▶ **SOURCE DOCUMENT**
________________________________________

Brett announced “Body Talk” was off “Native Tongue” so I don’t know it, but this ain’t too bad. Bobby Dall’s bass is more than solid, and these guys nailed the backing vocals. Kotzen finally lets rip with a too short solo, and Michaels proves he’s actually a pretty fucking good singer. Who’d a thought it? I hadn’t. And then Kotzen comes back for a longer, more satisfying solo. And apparently he cut it off short, because it was meant to be Brett’s piss stop song. Never mind...

You know that horrible taste you get in the back of your throat when you almost-but-don’t-quite vomit? Yeah, that’s “Something To Believe In”. Being live doesn’t improve it.

And “Stand”. More wimpy bollocks which I had heard before, but this time thinking it was Extreme. I really wasn’t paying much attention to these bands at the time these songs came out. I have no idea who these power ballads belonged to because I was more concerned with Sepultura’s changing sound, whether Bolt Thrower’s bottom end could actually wreck your speakers, and looking forward to what Entombed were going to do next.

“Fallen Angel” was a rare (for Poison’s first two albums) thoughtful song. It’s about the pitfalls of seeking fame and fortune in the big city, which the band knew about too well. It seems to have some deeper meaning to them than some of the other songs. It could have been a weepy ballad, but it’s a driven rocker instead. It’s one of the highlights of the whole show.

“Look what The Cat Dragged In” was silly, harmless fun when it was released, and it’s silly harmless fun here. It’s the epitome of what glam metal was supposed to be all about. Rikki Rockett punctuated it with a drum solo, and you know what? He’s not bad. No, he’s not Nico McBrain or George Kollias, but he knows a good rock groove when he hears it. And the solo isn’t too long, so no chance for it to get boring.

________________________________________

▶ **MATERIAL SUPPLIED**
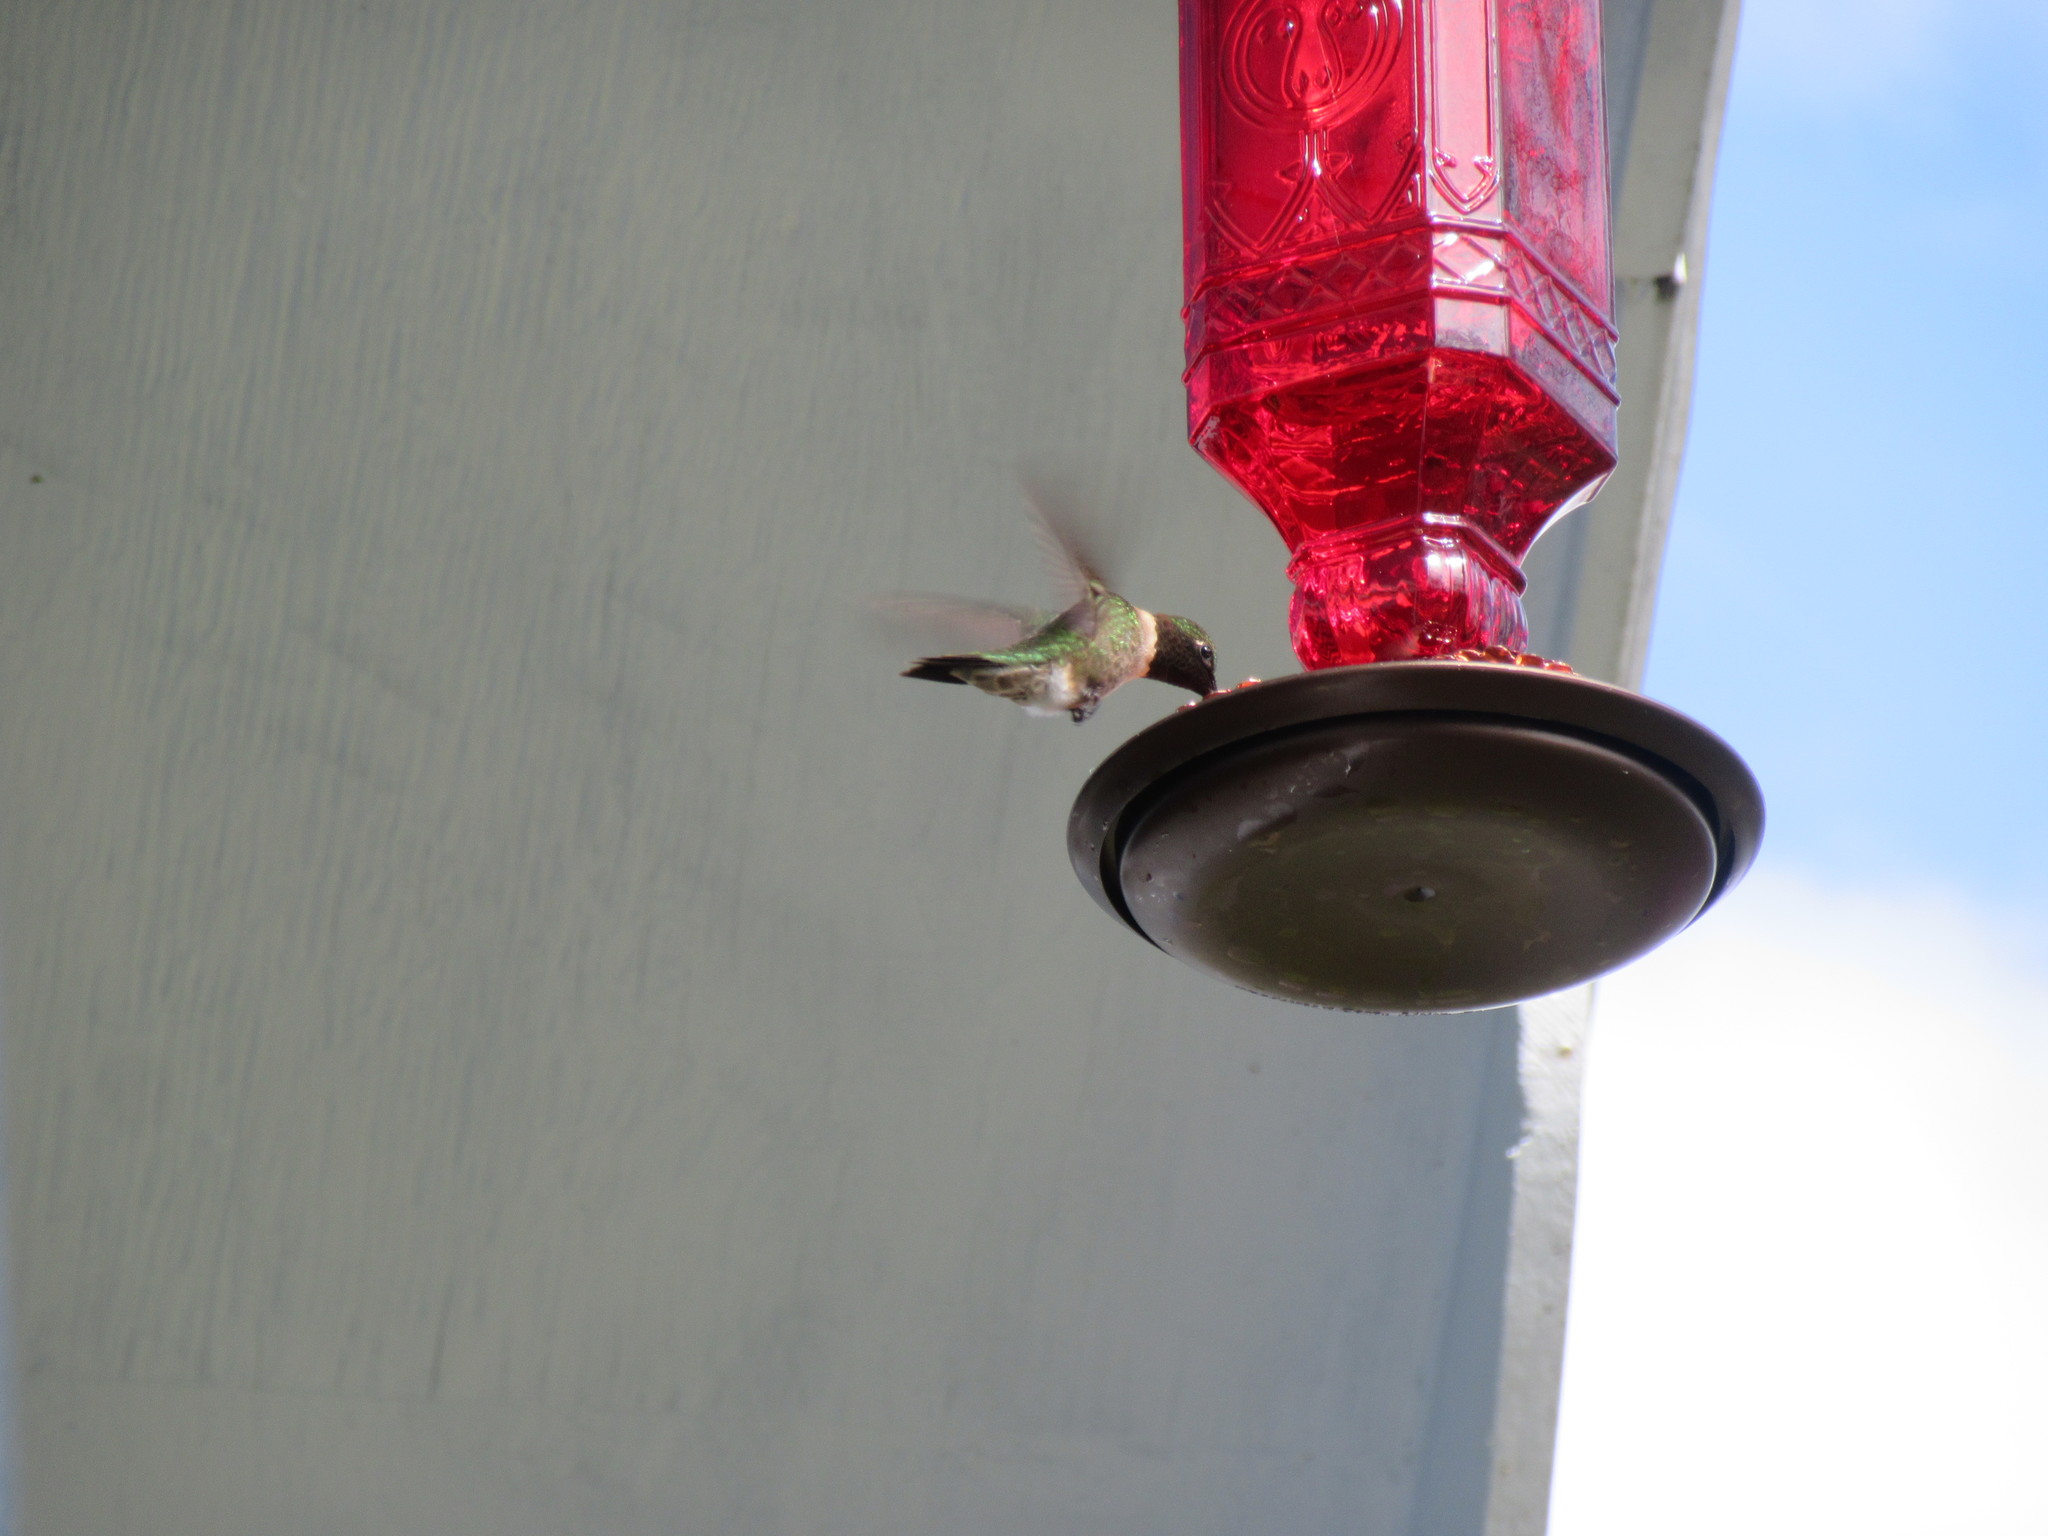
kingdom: Animalia
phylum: Chordata
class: Aves
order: Apodiformes
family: Trochilidae
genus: Archilochus
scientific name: Archilochus colubris
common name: Ruby-throated hummingbird
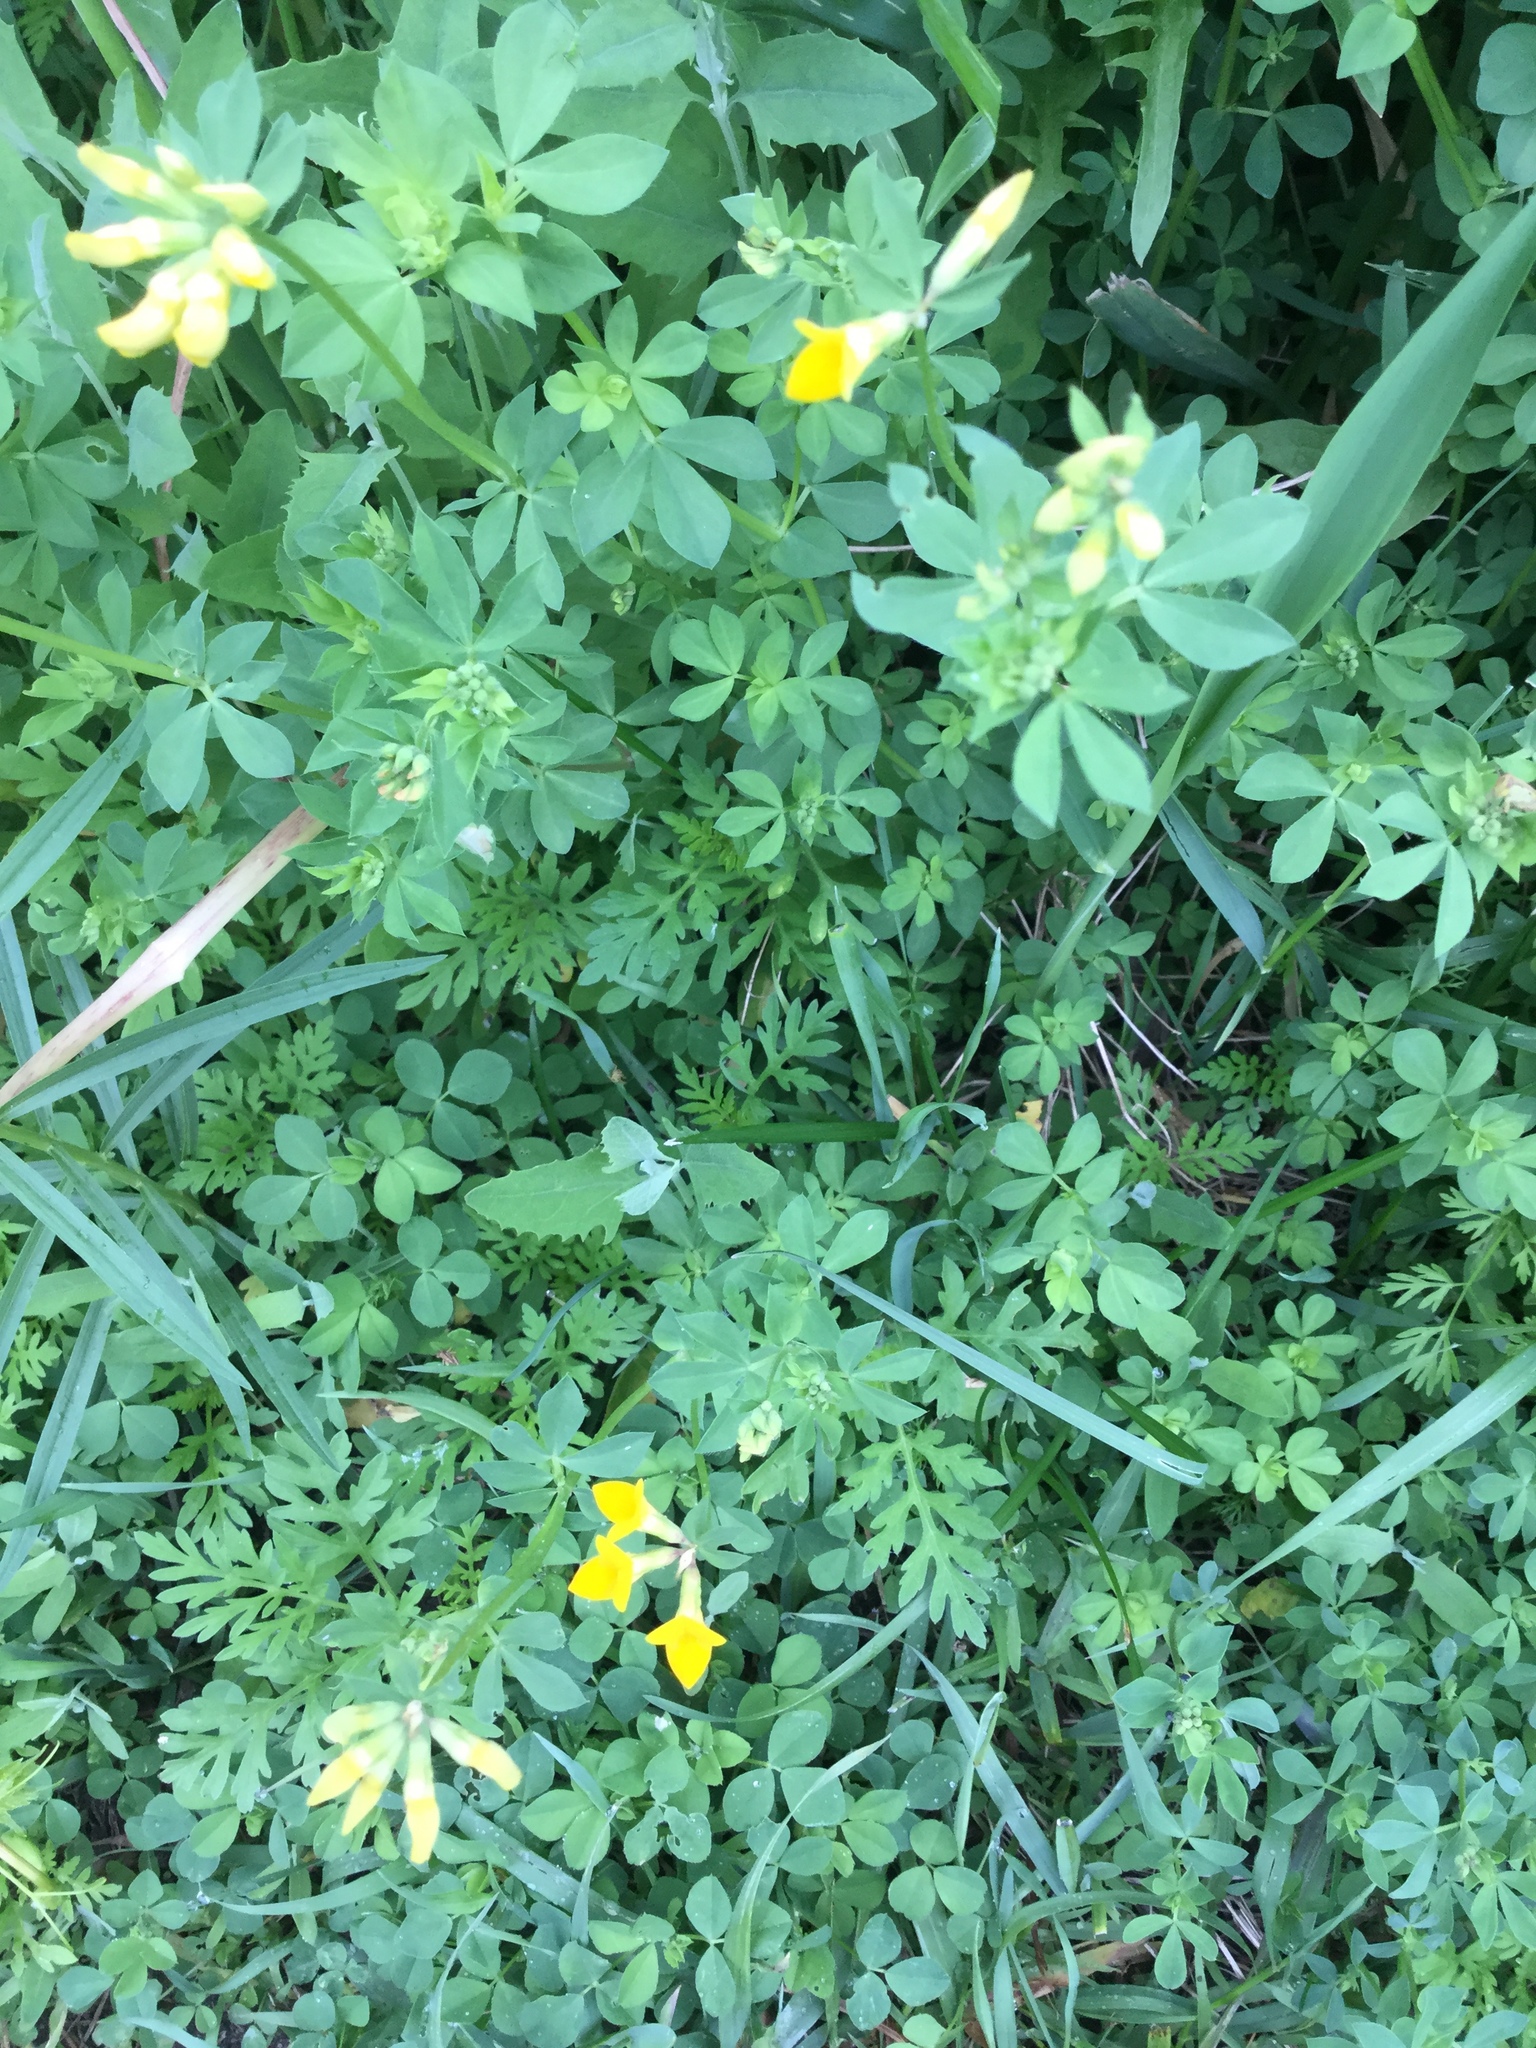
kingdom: Plantae
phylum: Tracheophyta
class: Magnoliopsida
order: Fabales
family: Fabaceae
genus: Lotus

________________________________________

▶ **WORK TO COMPLETE**
Copy out again the passage of the concert review from "You know that" to "doesn’t improve it.", keeping every word unchanged.

▶ **ANSWER SPACE**
You know that horrible taste you get in the back of your throat when you almost-but-don’t-quite vomit? Yeah, that’s “Something To Believe In”. Being live doesn’t improve it.